A Pennsylvania workers’ comp insurance company can only obtain an offset from a pension plan “to the extent funded by the employer directly liable for the payment of compensation.” The issue, then, becomes how much that employer funded the plan. This can get complicated in a “defined benefit” plan, where the injured worker was employed by multiple employers over his or her career.
On March 5, 2009, the Commonwealth Court of Pennsylvania decided Consolidated Coal Co. v. Workers’ Compensation Appeal Board, and addressed this very issue. In this matter, the injured worker was entitled to a “defined benefit” disability pension, as a result of working just over 31 years for various union employers. He worked over 13 years for the employer at which he was injured. Due to Claimant’s higher benefit rate while working for this employer, the actuary of the plan testified that 51.12% of the total monthly benefits from the plan were attributable to this employer. Thus, the workers’ compensation carrier wanted an offset of 51.12%.

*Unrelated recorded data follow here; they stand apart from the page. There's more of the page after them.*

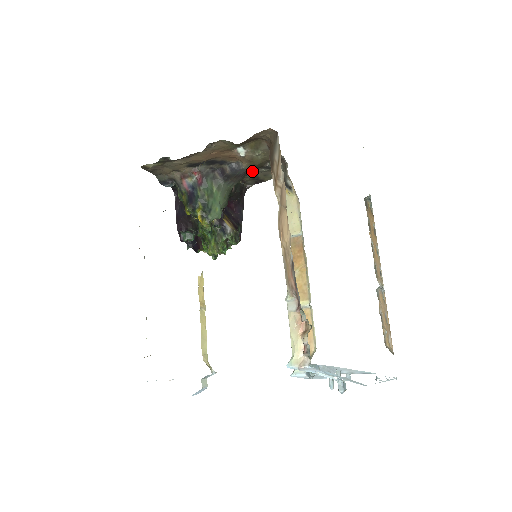
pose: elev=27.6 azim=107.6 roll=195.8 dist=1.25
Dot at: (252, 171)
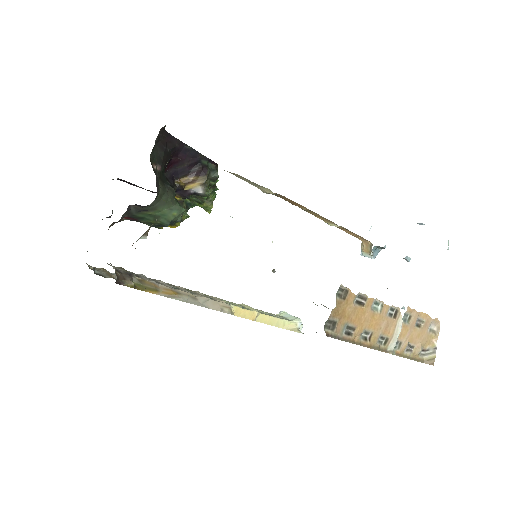
Dot at: occluded
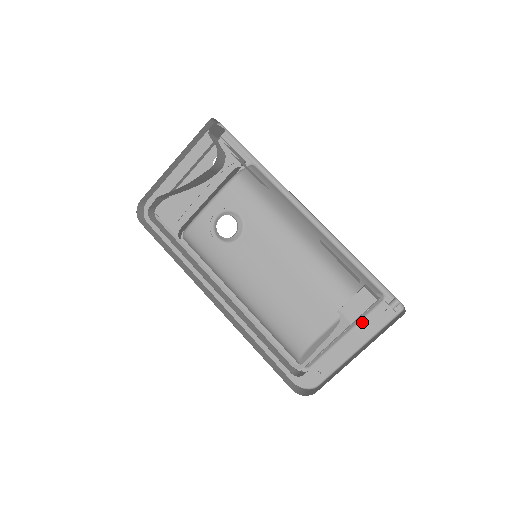
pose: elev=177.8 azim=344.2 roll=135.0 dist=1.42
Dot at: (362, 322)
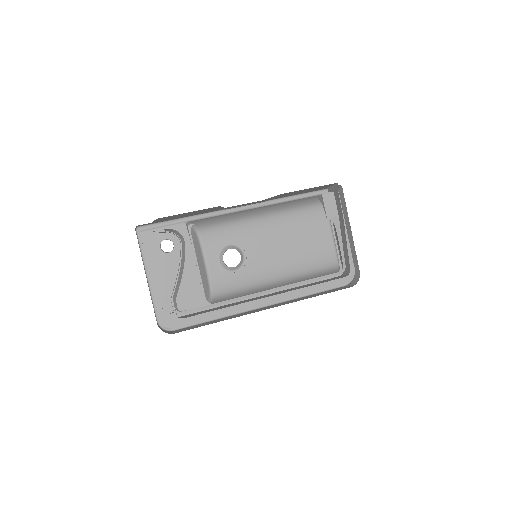
Dot at: occluded
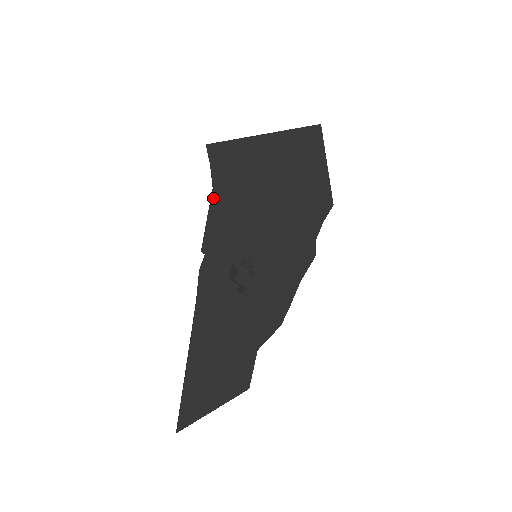
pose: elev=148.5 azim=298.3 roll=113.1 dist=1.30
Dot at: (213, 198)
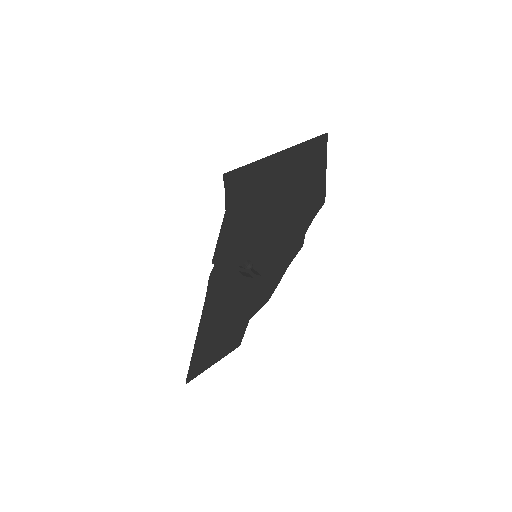
Dot at: (225, 220)
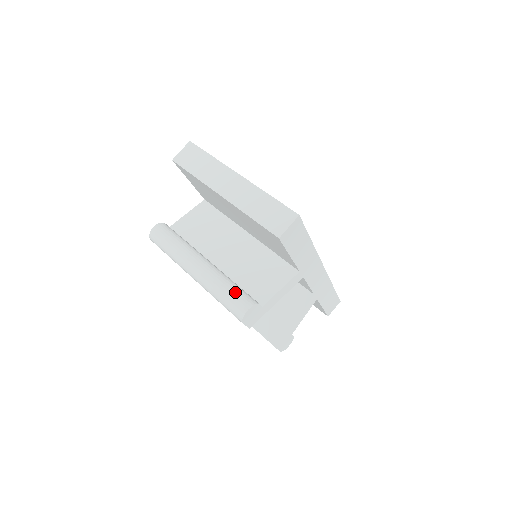
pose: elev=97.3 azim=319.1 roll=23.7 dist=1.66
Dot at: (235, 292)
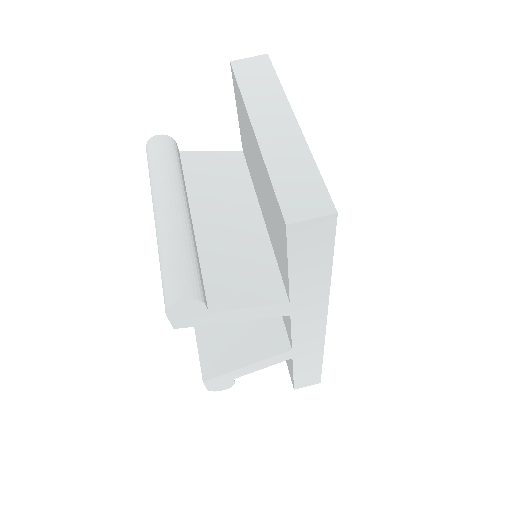
Dot at: (186, 267)
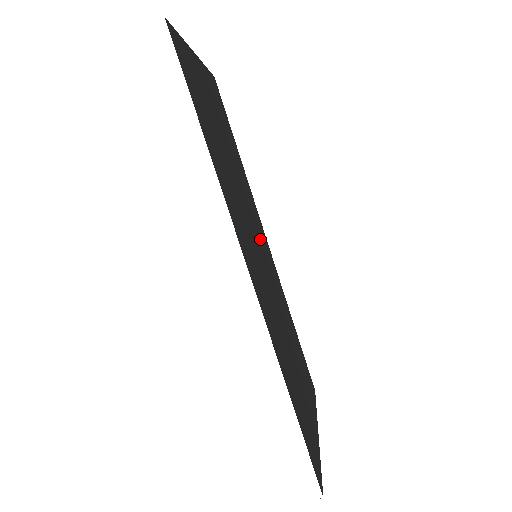
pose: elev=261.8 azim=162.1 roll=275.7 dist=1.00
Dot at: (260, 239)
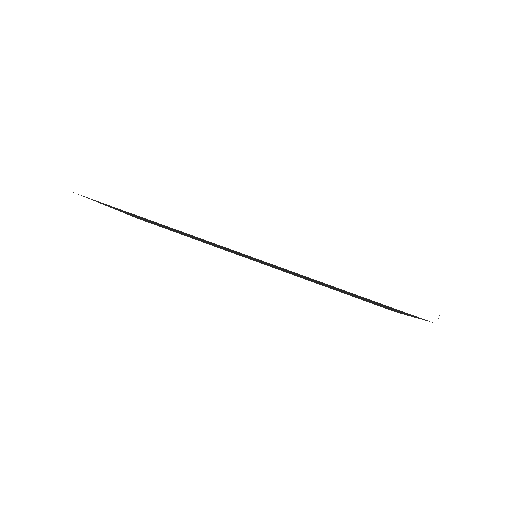
Dot at: occluded
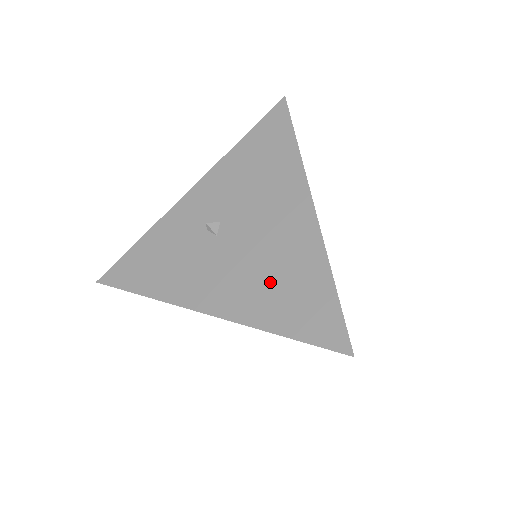
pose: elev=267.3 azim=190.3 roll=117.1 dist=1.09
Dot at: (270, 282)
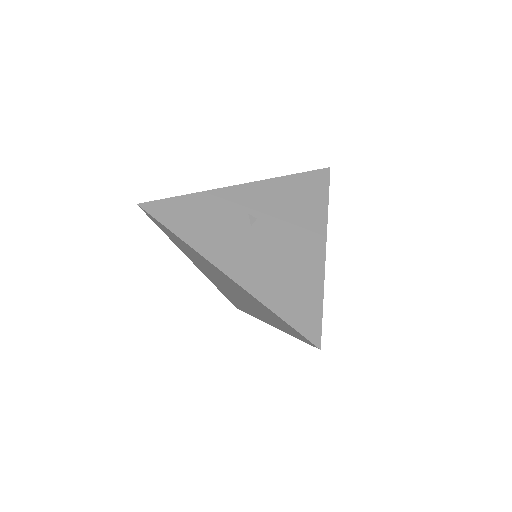
Dot at: (280, 277)
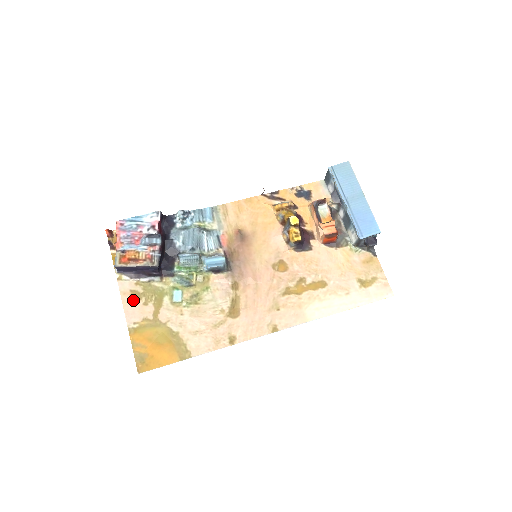
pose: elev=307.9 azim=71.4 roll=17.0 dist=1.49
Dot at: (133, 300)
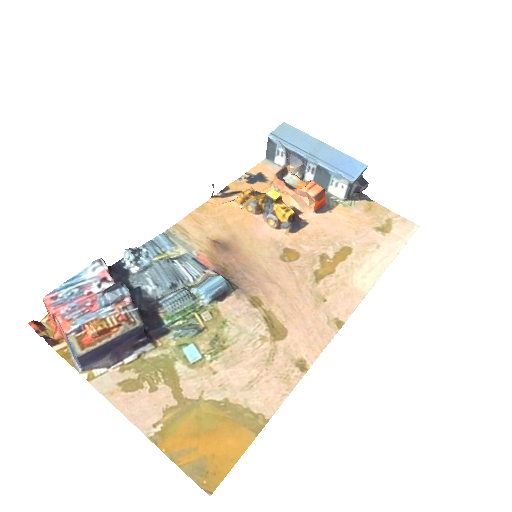
Dot at: (131, 395)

The Commonwealth Court agreed with employer. Even though the actuary of the plan did not testify as to what amount of money the employer contributed to the plan (versus the amount the employee was paid out of the plan), the Court found the method used appropriate for “defined benefit” plans. Since the contributions go into a general fund, and not into an account for each individual employee, as with a “defined contribution” plan, this service-based method is appropriate to calculate the offset.